The chicken teeth thing is not about everything you list, it is specifically about the presence of suppressed genes that can be reactivated to make a feature that birds don't normally have.

This is not an example of Intelligent Design, because that is a claim about irreducible complexity, which is very specifically to do with adaptive features not having precursors, a claim that has been proved wrong for every example I've heard of.

In another thread, we established that there is no scientific theory of chemicals becoming a living cell, not because it's impossible in principles of biochemistry, but because of a lack of evidence from the specific event.

You appear to be criticising the aspect of this which requires intelligent intervention by scientists. That's very much like the intelligent intervention that would seem to be needed in the creationist model of variation within kinds. How are preloaded genes turned off and on?

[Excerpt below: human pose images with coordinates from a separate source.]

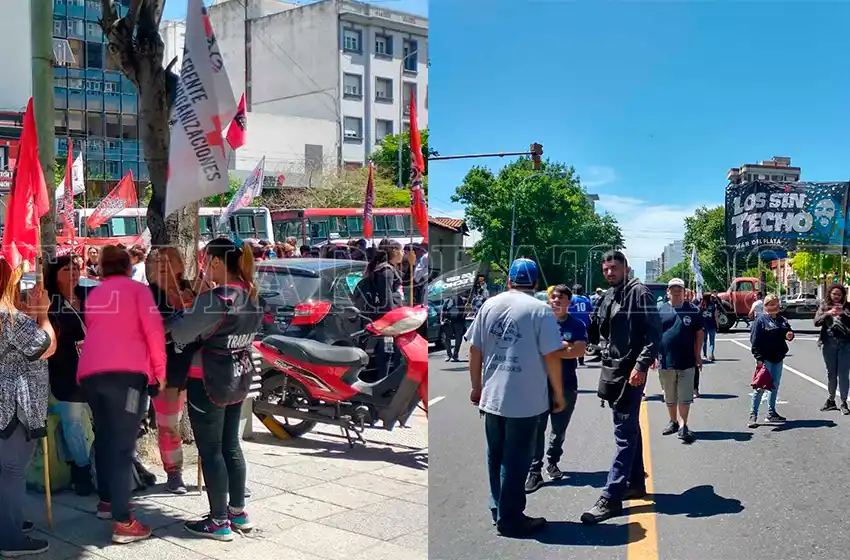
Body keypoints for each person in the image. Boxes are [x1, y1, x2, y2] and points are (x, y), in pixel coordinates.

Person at [169, 238, 263, 541]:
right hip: (238, 377)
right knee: (231, 446)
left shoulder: (215, 299)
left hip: (208, 379)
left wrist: (182, 312)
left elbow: (183, 331)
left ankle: (218, 521)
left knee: (210, 451)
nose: (203, 266)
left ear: (218, 262)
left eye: (206, 260)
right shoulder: (250, 293)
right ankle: (238, 511)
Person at [465, 258, 566, 538]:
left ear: (509, 280)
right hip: (526, 399)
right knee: (517, 458)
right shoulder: (540, 310)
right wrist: (558, 393)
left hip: (492, 396)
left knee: (495, 455)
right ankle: (511, 519)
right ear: (535, 283)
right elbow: (551, 355)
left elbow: (475, 351)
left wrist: (476, 386)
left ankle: (498, 508)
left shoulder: (489, 305)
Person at [77, 245, 167, 544]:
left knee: (104, 438)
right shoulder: (139, 292)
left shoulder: (95, 295)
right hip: (126, 376)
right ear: (129, 266)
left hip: (91, 374)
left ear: (102, 268)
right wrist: (159, 373)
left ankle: (107, 501)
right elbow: (153, 332)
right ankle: (123, 521)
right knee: (122, 444)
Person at [582, 250, 661, 525]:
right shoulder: (609, 295)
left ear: (626, 267)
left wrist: (641, 366)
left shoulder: (638, 292)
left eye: (614, 268)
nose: (609, 273)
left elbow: (654, 333)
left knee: (623, 433)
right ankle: (636, 482)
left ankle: (611, 497)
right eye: (605, 269)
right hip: (613, 371)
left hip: (630, 371)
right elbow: (596, 329)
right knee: (628, 428)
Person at [0, 262, 57, 557]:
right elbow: (46, 345)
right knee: (11, 471)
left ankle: (8, 523)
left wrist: (32, 312)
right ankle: (10, 538)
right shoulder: (7, 317)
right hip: (13, 405)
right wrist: (43, 313)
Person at [147, 247, 199, 494]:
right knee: (168, 424)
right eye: (158, 263)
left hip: (197, 366)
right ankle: (173, 472)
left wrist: (193, 306)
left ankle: (212, 471)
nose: (164, 267)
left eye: (169, 262)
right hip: (166, 369)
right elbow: (148, 330)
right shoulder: (148, 295)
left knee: (205, 422)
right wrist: (176, 320)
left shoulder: (194, 289)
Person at [525, 284, 586, 493]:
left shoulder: (576, 324)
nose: (556, 301)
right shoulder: (539, 323)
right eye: (553, 298)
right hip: (540, 385)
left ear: (569, 302)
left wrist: (550, 350)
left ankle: (553, 460)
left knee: (558, 430)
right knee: (536, 429)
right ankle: (535, 471)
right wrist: (560, 346)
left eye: (561, 298)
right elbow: (531, 350)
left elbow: (578, 350)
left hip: (567, 384)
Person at [45, 254, 95, 496]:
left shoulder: (91, 295)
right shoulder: (48, 302)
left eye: (76, 268)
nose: (74, 272)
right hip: (66, 372)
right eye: (67, 269)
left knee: (104, 422)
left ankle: (103, 466)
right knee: (72, 424)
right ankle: (82, 470)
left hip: (97, 370)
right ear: (55, 274)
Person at [656, 278, 703, 443]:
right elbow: (654, 335)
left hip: (687, 361)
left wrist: (698, 355)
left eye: (679, 289)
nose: (676, 291)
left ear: (684, 292)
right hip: (665, 361)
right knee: (669, 395)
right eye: (673, 289)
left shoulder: (693, 310)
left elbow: (699, 333)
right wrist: (653, 356)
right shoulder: (660, 310)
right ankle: (673, 421)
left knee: (684, 395)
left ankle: (683, 425)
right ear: (667, 292)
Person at [748, 293, 793, 428]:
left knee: (774, 385)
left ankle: (771, 412)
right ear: (766, 306)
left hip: (778, 357)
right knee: (761, 386)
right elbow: (754, 340)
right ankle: (753, 414)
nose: (775, 307)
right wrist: (759, 358)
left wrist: (789, 335)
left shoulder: (782, 319)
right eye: (771, 304)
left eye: (776, 304)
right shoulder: (761, 320)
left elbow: (787, 332)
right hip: (765, 358)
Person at [814, 284, 850, 414]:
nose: (836, 297)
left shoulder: (848, 307)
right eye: (834, 294)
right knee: (831, 374)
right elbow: (816, 322)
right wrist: (827, 314)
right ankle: (831, 400)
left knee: (844, 374)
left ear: (843, 296)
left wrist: (844, 315)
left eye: (839, 295)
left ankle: (844, 402)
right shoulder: (824, 306)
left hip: (845, 344)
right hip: (829, 343)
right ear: (829, 294)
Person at [569, 284, 593, 366]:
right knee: (582, 342)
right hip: (584, 323)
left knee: (571, 341)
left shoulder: (570, 299)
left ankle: (572, 358)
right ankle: (581, 360)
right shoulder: (585, 299)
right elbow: (590, 311)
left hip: (572, 323)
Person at [440, 292, 467, 362]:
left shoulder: (464, 300)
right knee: (446, 338)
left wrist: (466, 309)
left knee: (458, 338)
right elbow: (442, 311)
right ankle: (449, 354)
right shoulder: (447, 301)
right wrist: (441, 321)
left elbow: (468, 310)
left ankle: (455, 355)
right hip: (449, 321)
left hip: (459, 321)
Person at [700, 292, 719, 363]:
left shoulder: (701, 305)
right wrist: (717, 325)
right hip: (712, 324)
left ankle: (704, 355)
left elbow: (699, 316)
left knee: (704, 340)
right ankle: (711, 354)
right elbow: (716, 316)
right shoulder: (713, 305)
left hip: (703, 325)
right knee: (712, 340)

The "why" of the cause of the change is not known and is irrelevant to the fact that the information is already there in the genes.
You will appreciate that without an answer to the question of how, the idea that a 'kind' already contains it's variation 'in the genes' loses out to evolution by natural selection of variation caused by mutation. That is a complete explanation. It is contradicted by no evidence. And there seems to be no room in the bacterial genome for extra, unused information kept in case the environment changes.

I have another related question for you: if the purpose of the stored variation within a kind is to help its survival in a changing environment and it was put there by an all-knowing intelligence, why then have over 99.9% of all species that ever lived gone extinct?